Dans une vidéo Facebook du 22 mars, Moussa Condé assume ses erreurs : transformation de son bureau en « lieu de débauche » avec des femmes, transmission d’informations confidentielles à des blogueurs, consultations de marabouts pour influencer le président, non-versement de primes aux collaborateurs, et un appel intercepté à un agent de sécurité présidentielle pour monnayer des infos sensibles.

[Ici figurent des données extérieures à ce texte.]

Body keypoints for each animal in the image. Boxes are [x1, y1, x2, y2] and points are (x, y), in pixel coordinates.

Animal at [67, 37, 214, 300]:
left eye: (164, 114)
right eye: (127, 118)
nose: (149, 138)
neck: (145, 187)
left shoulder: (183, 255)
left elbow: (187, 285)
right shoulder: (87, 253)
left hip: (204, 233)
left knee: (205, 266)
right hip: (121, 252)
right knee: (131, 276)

Avant ces aveux, rumeurs sur les réseaux (VisionGuinée, groupes Facebook) évoquaient des liens avec l’ancien régime et pratiques occultes.

Les réactions saluent la fermeté de Doumbouya – signal de discipline à un an d’échéances électorales – mais critiquent le manque de transparence.

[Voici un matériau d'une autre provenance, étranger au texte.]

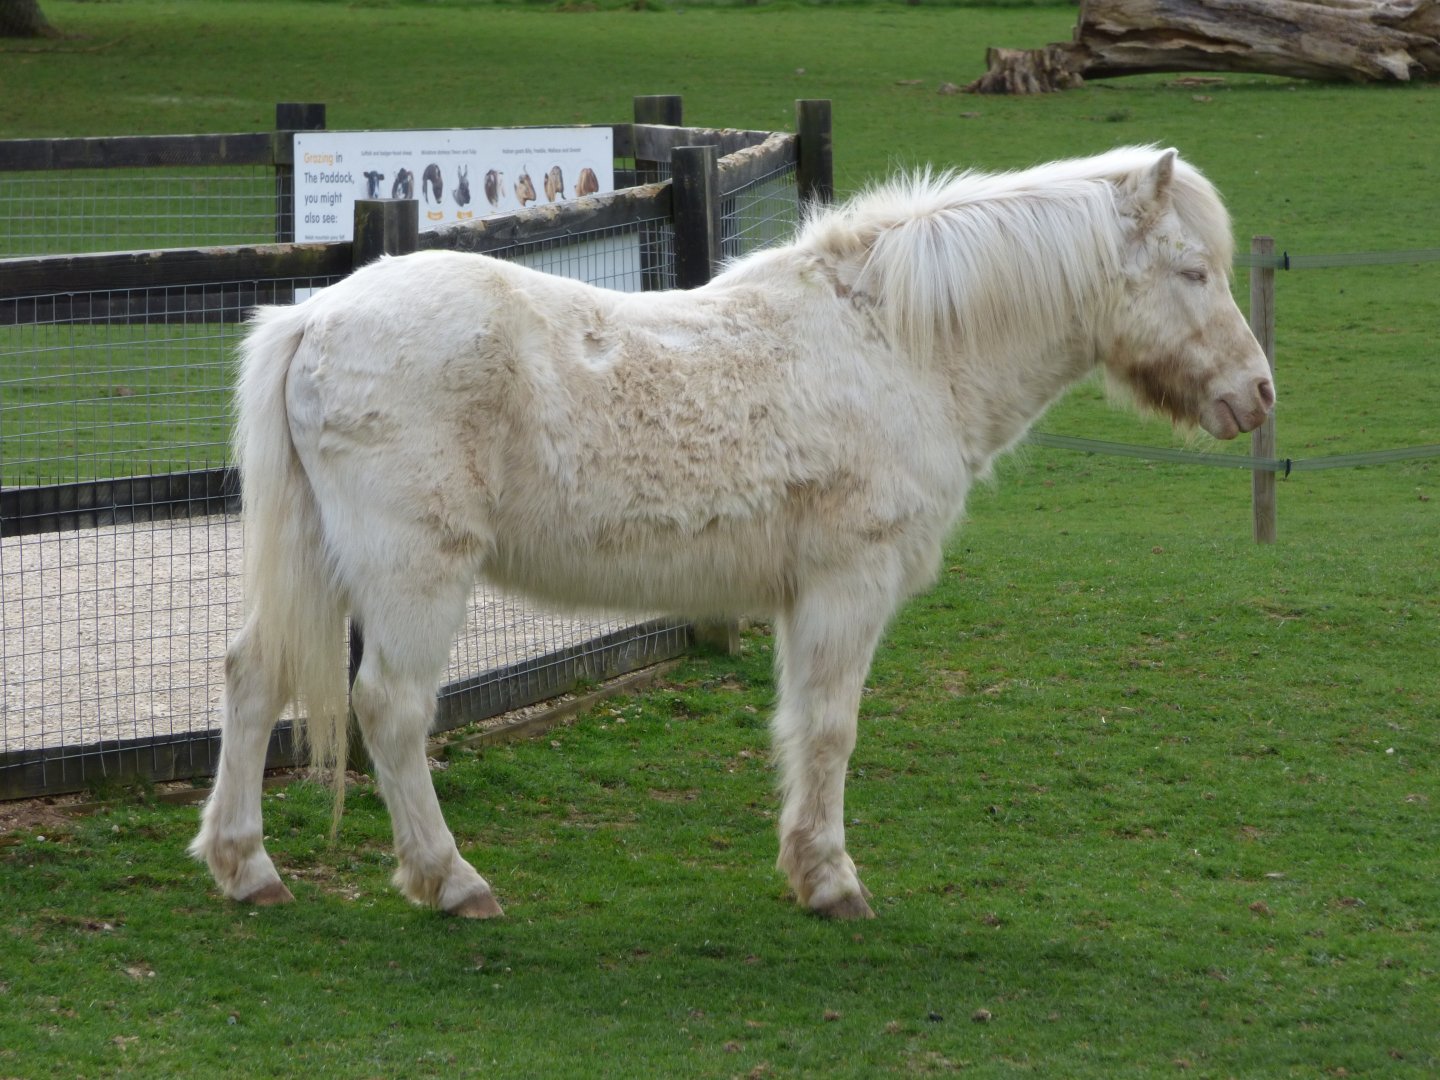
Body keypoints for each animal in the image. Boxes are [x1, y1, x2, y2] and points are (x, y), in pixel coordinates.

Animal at [191, 146, 1274, 921]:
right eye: (1192, 272)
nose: (1258, 394)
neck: (895, 344)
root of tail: (315, 316)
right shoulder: (847, 585)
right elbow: (831, 728)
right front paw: (831, 881)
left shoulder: (802, 599)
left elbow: (797, 725)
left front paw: (804, 865)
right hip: (412, 573)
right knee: (391, 708)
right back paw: (449, 880)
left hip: (324, 560)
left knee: (253, 675)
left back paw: (246, 866)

Analyse juridique : les infractions évitées par la clémence

N’eut été la clémence présidentielle (simple révocation administrative sans poursuites), les actes avoués de Moussa Condé relèveraient de plusieurs infractions graves au regard du droit guinéen :

Trahison de secrets professionnels (art. 432-4 Code pénal) : Transmission d’infos confidentielles à des blogueurs et monnayage auprès d’un agent de sécurité – punissable de 2 à 5 ans de prison et amendes, surtout en contexte présidentiel (loi n° L/2018/011 sur la protection des données sensibles).

Atteintes à la morale publique et abus de fonction (art. 283 et 359 Code pénal ; Statut général de la Fonction publique, décret D/1998/208) : Débauche au bureau et consultations occultes – fautes lourdes justifiant révocation, mais pouvant mener à 1-3 ans de détention pour outrage à la dignité de l’État.

Détournement de fonds publics (art. 405 Code pénal) : Non-versement de primes – risque de 5-10 ans si prouvé comme enrichissement personnel.

Contexte CNR : En transition (Charte CNR 2021), la communication d’État est régie par décret n° D/2022/045 ; toute compromission expose à des sanctions militaires (Code de justice militaire).

Cette révocation purement administrative (art. 12 Statut Fonction publique) évite un procès public, préservant l’image du régime tout en incarnant la « rigueur » promise.